Problem to work on:
Carry on the text about the Salam Toronto weekly publication, starting after its last sentence.
─── Exercise text ───
Persian-English bilingual weekly publication

Salam Toronto (سلام تورنتو) is the first Persian-English bilingual weekly publications in Canada being published since October 2000.

In publication since October 2000, Salam Toronto earned the distinction of being the first and only ethnic publication to be elected as a board member of Ontario Community Newspapers Association (OCNA). With an immediate online edition available every Thursday, Salam Toronto can be read from all over the world.

Salam Torontos readership has grown, and extends its reach as far east as Ottawa and as far west as Windsor.

It focuses on issues pertaining to those living in southern Ontario specifically, and encourages its readership to fully participate in Canadian society and not only add to it, but also learn from it. Its "What's Up" section keeps readers up to date with events around the city, and its exclusive interviews with community leaders, politicians, and dignitaries brings the reader news.
─── Supplied records ───
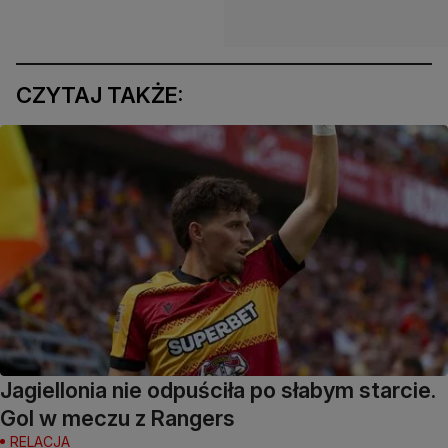
CZYTAJ TAKŻE:
Jagiellonia nie odpuściła po słabym starcie.
Gol w meczu z Rangers
RELACJA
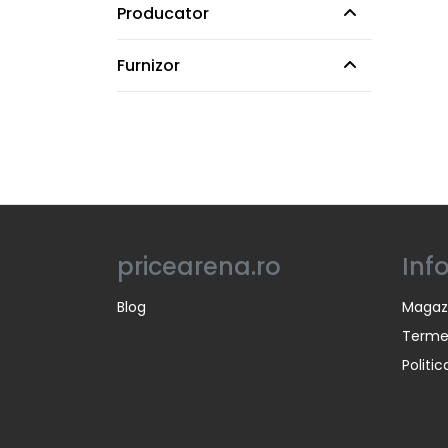
Producator
Furnizor
pricearena.ro
Inf
Blog
Magaz
Termen
Politi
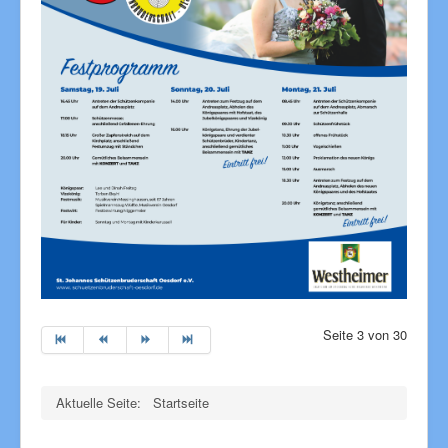
Seite 3 von 30
Aktuelle Seite:
Startseite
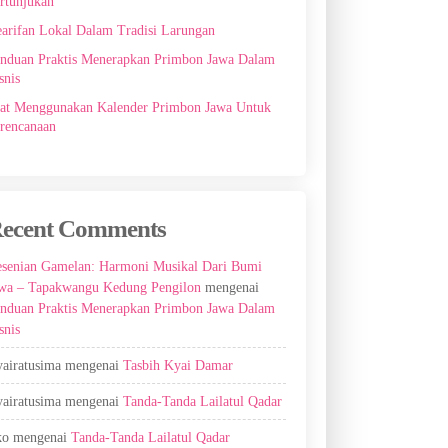
rtunjukan
arifan Lokal Dalam Tradisi Larungan
nduan Praktis Menerapkan Primbon Jawa Dalam
snis
at Menggunakan Kalender Primbon Jawa Untuk
rencanaan
ecent Comments
senian Gamelan: Harmoni Musikal Dari Bumi
wa – Tapakwangu Kedung Pengilon
mengenai
nduan Praktis Menerapkan Primbon Jawa Dalam
snis
airatusima
mengenai
Tasbih Kyai Damar
airatusima
mengenai
Tanda-Tanda Lailatul Qadar
ko
mengenai
Tanda-Tanda Lailatul Qadar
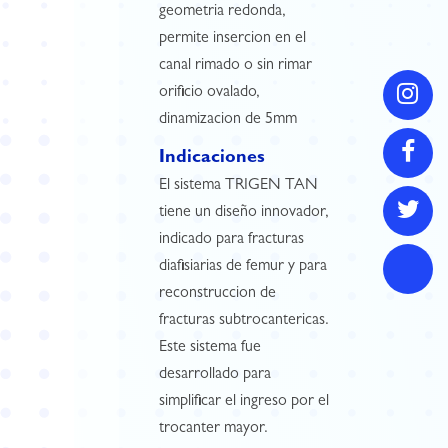
geometria redonda,
permite insercion en el
canal rimado o sin rimar
orificio ovalado,
dinamizacion de 5mm
Indicaciones
El sistema TRIGEN TAN
tiene un diseño innovador,
indicado para fracturas
diafisiarias de femur y para
reconstruccion de
fracturas subtrocantericas.
Este sistema fue
desarrollado para
simplificar el ingreso por el
trocanter mayor.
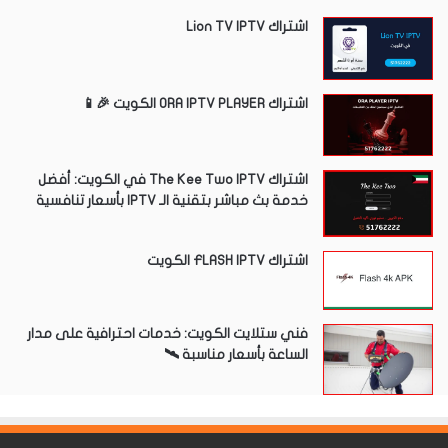
اشتراك Lion TV IPTV
اشتراك ORA IPTV PLAYER الكويت 🎉📱
اشتراك The Kee Two IPTV في الكويت: أفضل
خدمة بث مباشر بتقنية الـ IPTV بأسعار تنافسية
اشتراك FLASH IPTV الكويت
فني ستلايت الكويت: خدمات احترافية على مدار
الساعة بأسعار مناسبة 🛰️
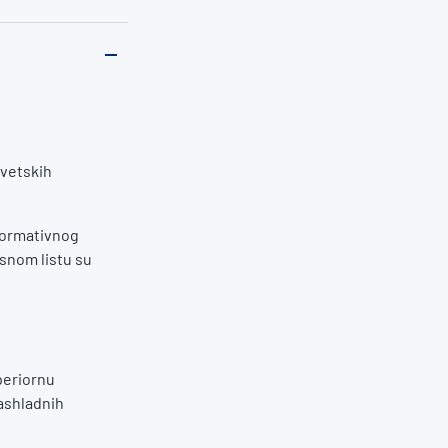
svetskih
formativnog
snom listu su
periornu
rashladnih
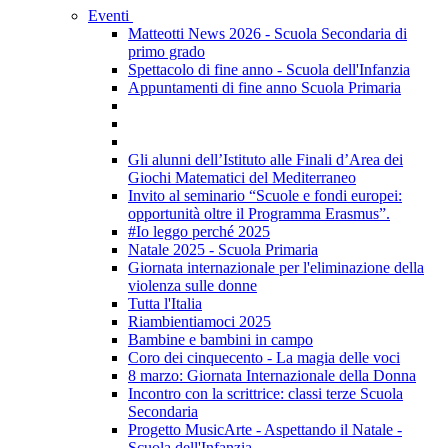
Eventi
Matteotti News 2026 - Scuola Secondaria di
primo grado
Spettacolo di fine anno - Scuola dell'Infanzia
Appuntamenti di fine anno Scuola Primaria
Gli alunni dell’Istituto alle Finali d’Area dei
Giochi Matematici del Mediterraneo
Invito al seminario “Scuole e fondi europei:
opportunità oltre il Programma Erasmus”.
#Io leggo perché 2025
Natale 2025 - Scuola Primaria
Giornata internazionale per l'eliminazione della
violenza sulle donne
Tutta l'Italia
Riambientiamoci 2025
Bambine e bambini in campo
Coro dei cinquecento - La magia delle voci
8 marzo: Giornata Internazionale della Donna
Incontro con la scrittrice: classi terze Scuola
Secondaria
Progetto MusicArte - Aspettando il Natale -
Scuola dell'Infanzia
───
Response to this task:
==Achievements and awards==

In June 2002, in a ceremony attended by Foreign Affair Minister Bill Graham, Mohsen received the Canadian Ethnic
Journalists' and Writers' Club Award for its editorial Thank you Toronto encouraging the city's continued participation in Olympic bidding.

On May 22, 2008, York Regional Police named Salam Torontos feature story on Community-Police relations by Sallya Aleboyeh as its "Best Feature story of the Year - in Print". The story emphasized the need for Iranian Canadians to develop open lines of communication with Officers and to report any instances of injustice.

In October 2009, Salam Toronto, in collaboration with Bukhara magazine, invited Bukharas Editor-in-Chief, Ali Dehbashi to Toronto to deliver a series of lectures at the Universities of Toronto, Carlton and Queen's. Bukhara is a Persian language magazine printed in Tehran, Iran whose aim is to publish scholarly articles about Persian history, art, culture, philosophy and literature.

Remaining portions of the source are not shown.